Whale put down after becoming stranded in River Thames in London

A young minke whale that became stranded in the Thames has been put down.

A vet from London Zoo euthanised the animal after it became "very distressed" and was seen trapped against the riverbank near Teddington in the southwest of the capital.

The whale will be taken away by experts from the UK Cetacean Strandings Investigation Programme.

They will carry out the equivalent of a post-mortem examination to establish where it came from and what may have happened.

"We can now confirm that the minke whale at Teddington Lock has been humanely put to sleep after the animal restranded on the nearby embankment," said British Divers Marine Life Rescue.

"Medics used inflatable pontoons to prevent the animal from slipping back into the river, which allowed the veterinary team from the Zoological Society of London to further assess the animal and end its suffering."

Rescuers had previously said it was unlikely the mammal, which was between 3m (10ft) and 4m (13m) long, would survive and make it back to the sea.

The animal was first spotted at Richmond Lock and Weir at around 7pm on Sunday.

The Port of London Authority (PLA) told Sky News the whale was freed at 1am on Monday after a joint operation by the London Fire Brigade, a Royal National Lifeboat Institute (RNLI) crew, and the British Divers Marine Life Rescue.

It was later spotted upstream towards Teddington, where another set of locks and a weir stops the tide from passing further up London’s waterway.

RNLI volunteers were monitoring the whale, which was thought to be underweight and may have had some injuries on its pectoral fins.

A PLA spokesman earlier said the whale was towed along the river to Isleworth but managed to break free and swam away.

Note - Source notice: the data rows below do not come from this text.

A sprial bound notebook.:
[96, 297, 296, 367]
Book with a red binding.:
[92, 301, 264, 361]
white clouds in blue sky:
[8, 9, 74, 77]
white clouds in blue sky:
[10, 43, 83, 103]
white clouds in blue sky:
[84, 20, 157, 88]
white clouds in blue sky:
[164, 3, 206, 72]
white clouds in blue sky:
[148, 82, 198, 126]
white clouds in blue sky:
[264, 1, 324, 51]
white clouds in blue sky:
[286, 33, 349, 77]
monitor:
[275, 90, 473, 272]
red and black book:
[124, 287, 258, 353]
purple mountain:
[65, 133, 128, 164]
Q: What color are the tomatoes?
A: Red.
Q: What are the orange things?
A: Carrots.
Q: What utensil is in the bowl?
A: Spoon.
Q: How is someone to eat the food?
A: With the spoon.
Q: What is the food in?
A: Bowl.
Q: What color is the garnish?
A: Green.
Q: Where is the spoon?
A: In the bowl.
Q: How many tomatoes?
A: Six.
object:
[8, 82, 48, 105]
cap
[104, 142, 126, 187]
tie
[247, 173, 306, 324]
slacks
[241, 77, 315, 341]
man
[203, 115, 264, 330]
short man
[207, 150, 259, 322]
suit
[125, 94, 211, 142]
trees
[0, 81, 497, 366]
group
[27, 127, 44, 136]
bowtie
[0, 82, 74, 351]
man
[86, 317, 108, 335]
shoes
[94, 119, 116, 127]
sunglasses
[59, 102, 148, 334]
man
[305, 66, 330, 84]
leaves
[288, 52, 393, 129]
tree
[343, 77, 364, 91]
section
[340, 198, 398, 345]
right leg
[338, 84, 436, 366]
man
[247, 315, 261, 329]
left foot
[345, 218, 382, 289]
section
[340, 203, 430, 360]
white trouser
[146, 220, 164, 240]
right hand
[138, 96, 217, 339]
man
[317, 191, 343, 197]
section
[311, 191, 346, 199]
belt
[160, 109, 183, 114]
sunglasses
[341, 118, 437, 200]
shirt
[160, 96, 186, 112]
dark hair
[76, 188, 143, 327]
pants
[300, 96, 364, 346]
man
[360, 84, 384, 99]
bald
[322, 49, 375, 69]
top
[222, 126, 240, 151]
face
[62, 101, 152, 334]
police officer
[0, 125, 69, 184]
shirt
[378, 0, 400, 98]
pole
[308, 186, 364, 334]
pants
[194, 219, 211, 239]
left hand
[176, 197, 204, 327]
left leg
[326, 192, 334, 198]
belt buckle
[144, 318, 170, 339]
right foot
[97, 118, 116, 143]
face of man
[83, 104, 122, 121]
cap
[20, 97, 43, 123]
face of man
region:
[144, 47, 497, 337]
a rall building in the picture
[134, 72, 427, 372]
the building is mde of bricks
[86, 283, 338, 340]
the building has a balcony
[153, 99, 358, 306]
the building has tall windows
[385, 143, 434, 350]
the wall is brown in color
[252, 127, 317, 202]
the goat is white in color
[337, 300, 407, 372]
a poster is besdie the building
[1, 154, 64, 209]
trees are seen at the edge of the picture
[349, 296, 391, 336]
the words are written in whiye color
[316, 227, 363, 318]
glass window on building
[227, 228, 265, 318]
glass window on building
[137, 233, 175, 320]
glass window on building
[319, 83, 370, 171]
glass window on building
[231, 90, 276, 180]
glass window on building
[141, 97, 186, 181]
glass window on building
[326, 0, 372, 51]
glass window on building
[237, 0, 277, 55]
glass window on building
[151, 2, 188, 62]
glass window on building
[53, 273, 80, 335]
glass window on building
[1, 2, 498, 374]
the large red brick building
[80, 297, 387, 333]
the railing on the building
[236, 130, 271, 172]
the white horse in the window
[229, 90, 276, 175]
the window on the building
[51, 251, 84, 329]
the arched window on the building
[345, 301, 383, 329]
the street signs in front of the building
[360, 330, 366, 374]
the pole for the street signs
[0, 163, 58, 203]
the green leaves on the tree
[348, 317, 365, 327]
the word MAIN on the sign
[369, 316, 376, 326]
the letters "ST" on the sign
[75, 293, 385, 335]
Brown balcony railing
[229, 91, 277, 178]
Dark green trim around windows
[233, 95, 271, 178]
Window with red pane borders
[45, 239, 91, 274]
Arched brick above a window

A Chiswick RNLI spokeswoman said: "Chiswick’s RNLI crew were tasked by London Coastguard at 8pm on Sunday May 9 and worked with the fire rescue service, police and British Divers Marine Life Rescue to try to free the whale.

"Together they managed to free it and were taking it to a deeper part of the river when it swam away.

"The whale was displaying concerning behaviours and experts in attendance were concerned that it may be unwell."

Minke whales are the smallest of the great whales, growing to about 10 metres.

They can usually be found throughout the northern Atlantic and Pacific oceans.